:: Description of the task ::
Exact copies of the lines from the one holding "50 degrees right and 5 degrees up." through the last line of the entries below are to be printed, with pictures omitted.

(Records excerpted from a collection)
......
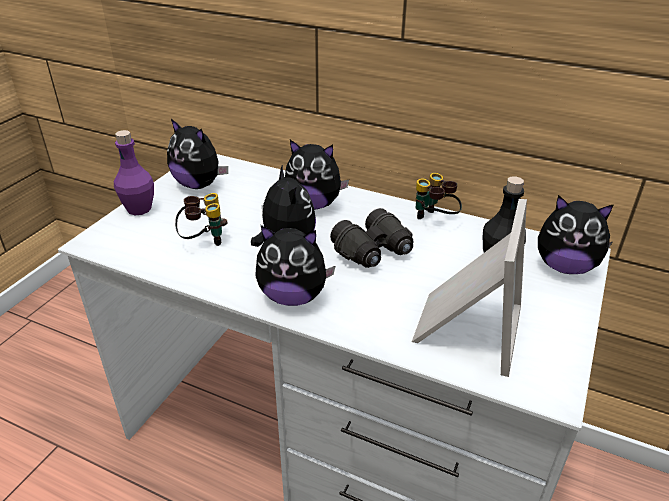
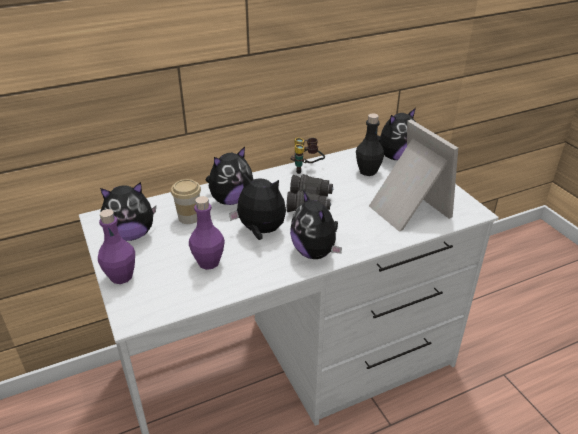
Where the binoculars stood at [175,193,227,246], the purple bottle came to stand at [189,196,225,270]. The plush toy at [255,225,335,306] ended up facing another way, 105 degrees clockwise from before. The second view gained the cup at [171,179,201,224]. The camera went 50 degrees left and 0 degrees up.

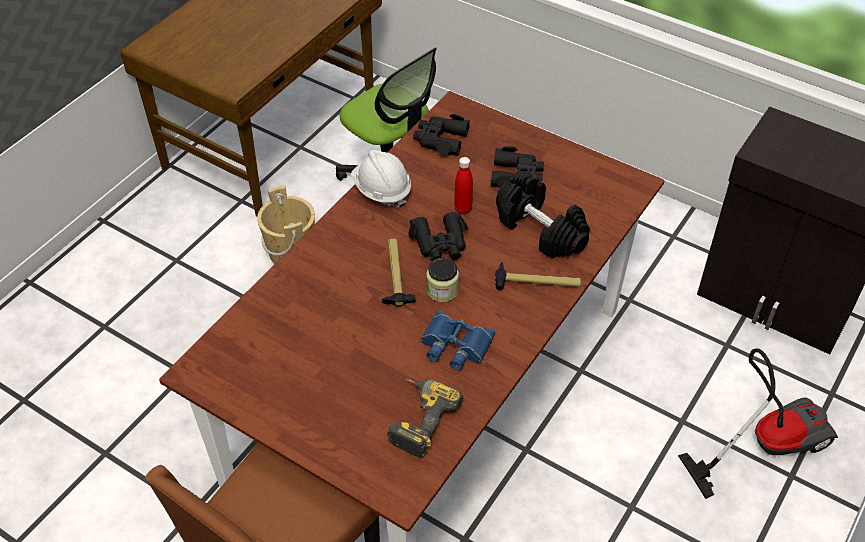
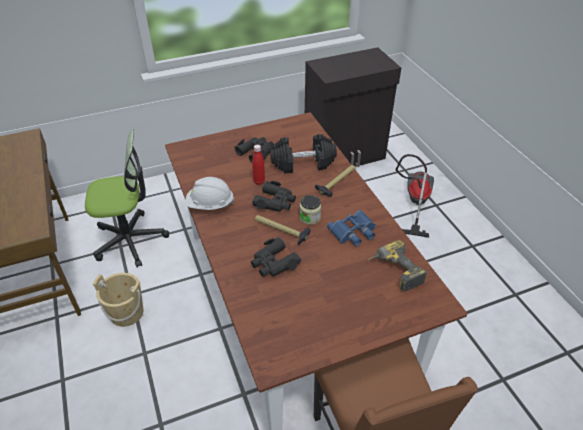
The black binoculars ended up elsewhere, having gone from [413,114,470,156] to [251,237,301,276]. The camera went 55 degrees left and 5 degrees down.

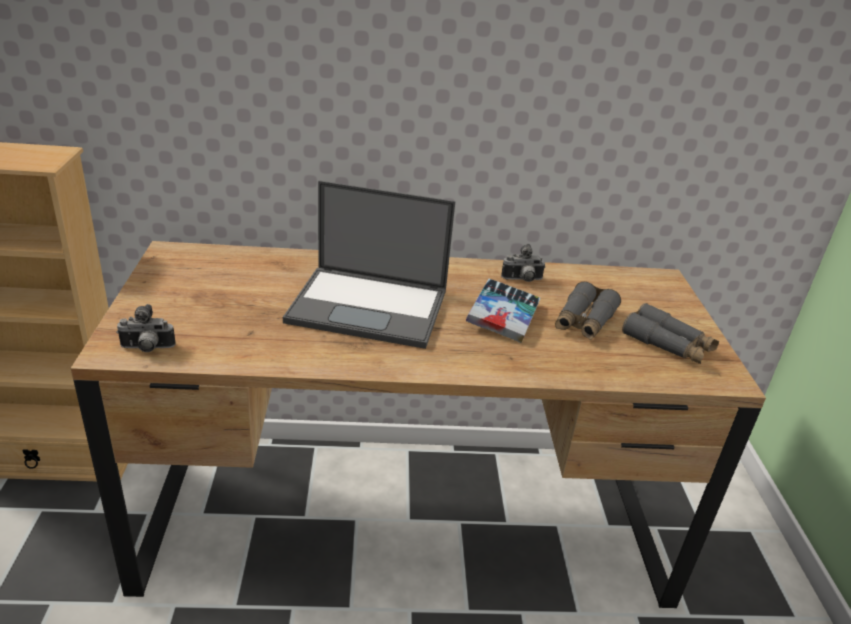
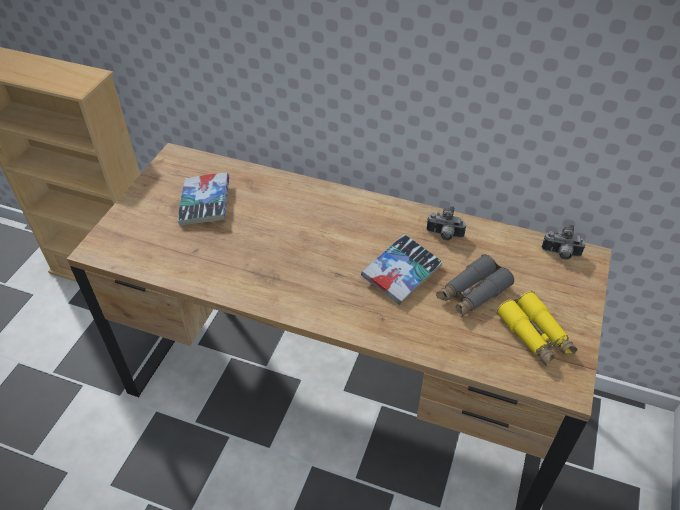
The photo camera ended up elsewhere, having gone from [116,304,176,352] to [542,224,586,260]. The second view lost the laptop at [283,181,455,349]. What was the grey binoculars at [622,303,719,364] turned into the yellow binoculars at [497,291,577,366]. The second view gained the book at [177,172,229,226]. The camera went 25 degrees right and 15 degrees up.

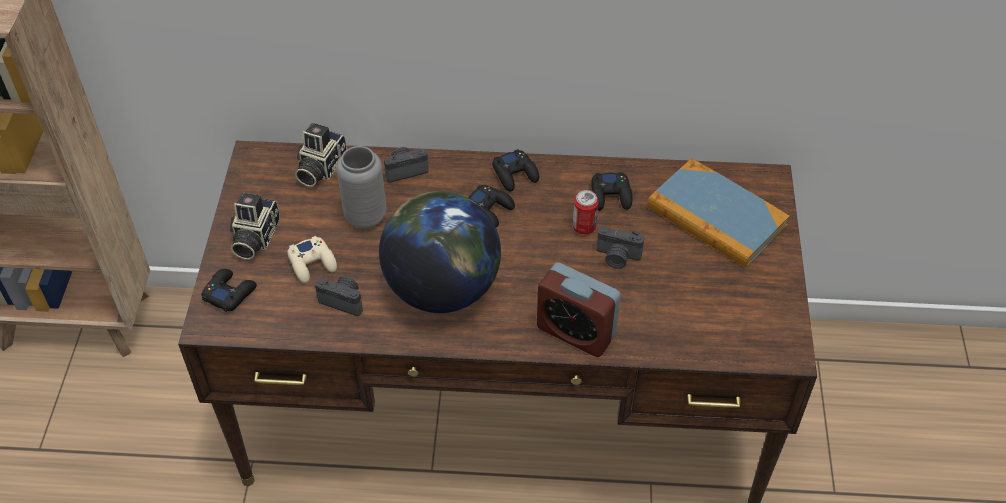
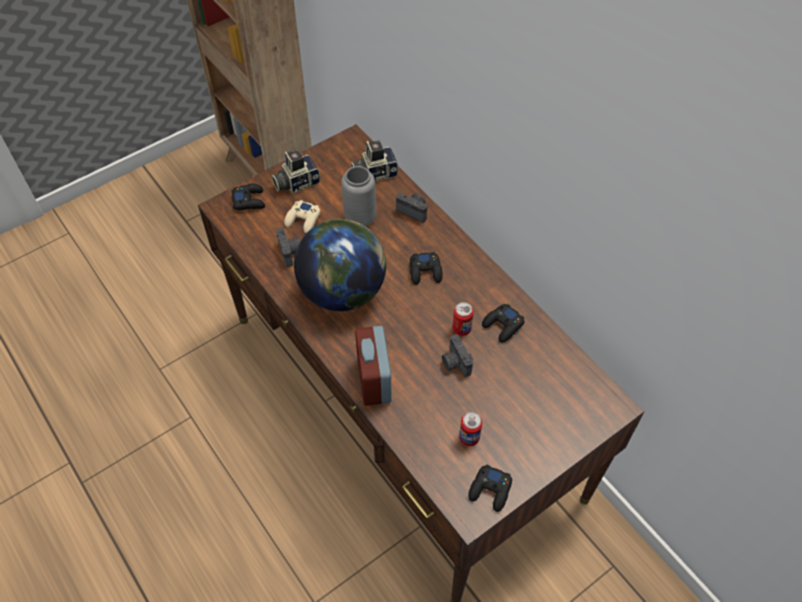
The black game controller ended up elsewhere, having gone from [492,149,539,192] to [468,464,512,512]. The second view lost the book at [648,158,790,268]. The second view gained the can at [459,412,482,446]. The camera went 50 degrees right and 5 degrees up.

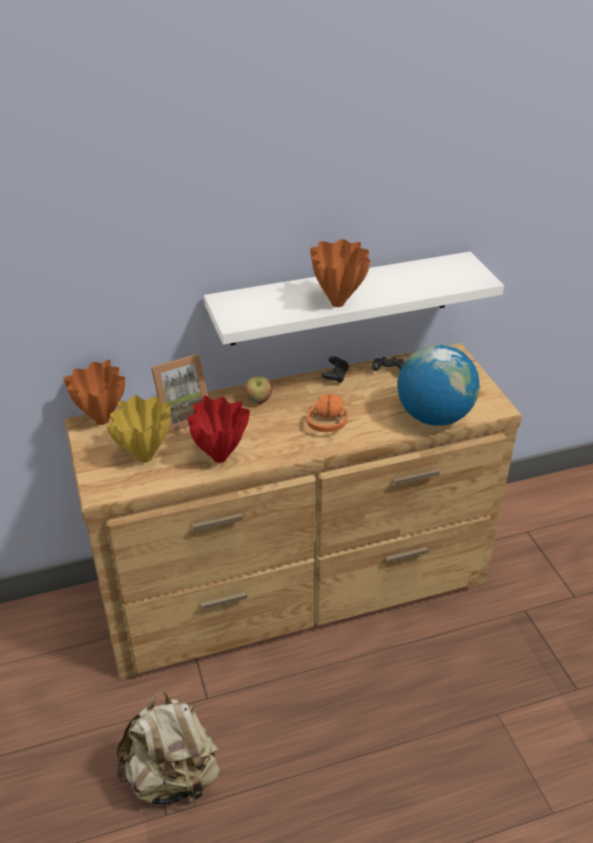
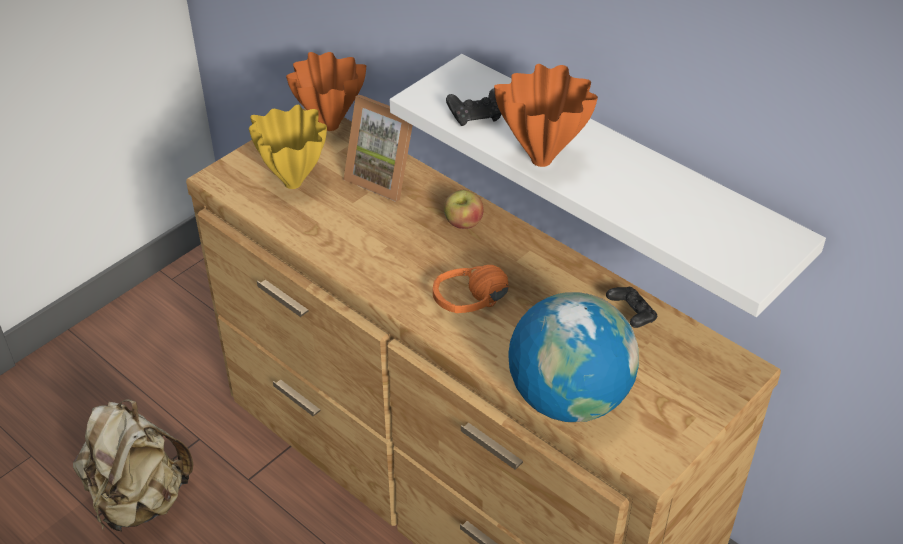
The second view lost the red vase at [187,396,250,463]. The black game controller ended up elsewhere, having gone from [321,356,349,383] to [446,88,501,126]. The camera went 60 degrees right and 5 degrees up.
......
:: Result ::
The black game controller ended up elsewhere, having gone from [492,149,539,192] to [468,464,512,512]. The second view lost the book at [648,158,790,268]. The second view gained the can at [459,412,482,446]. The camera went 50 degrees right and 5 degrees up.

The second view lost the red vase at [187,396,250,463]. The black game controller ended up elsewhere, having gone from [321,356,349,383] to [446,88,501,126]. The camera went 60 degrees right and 5 degrees up.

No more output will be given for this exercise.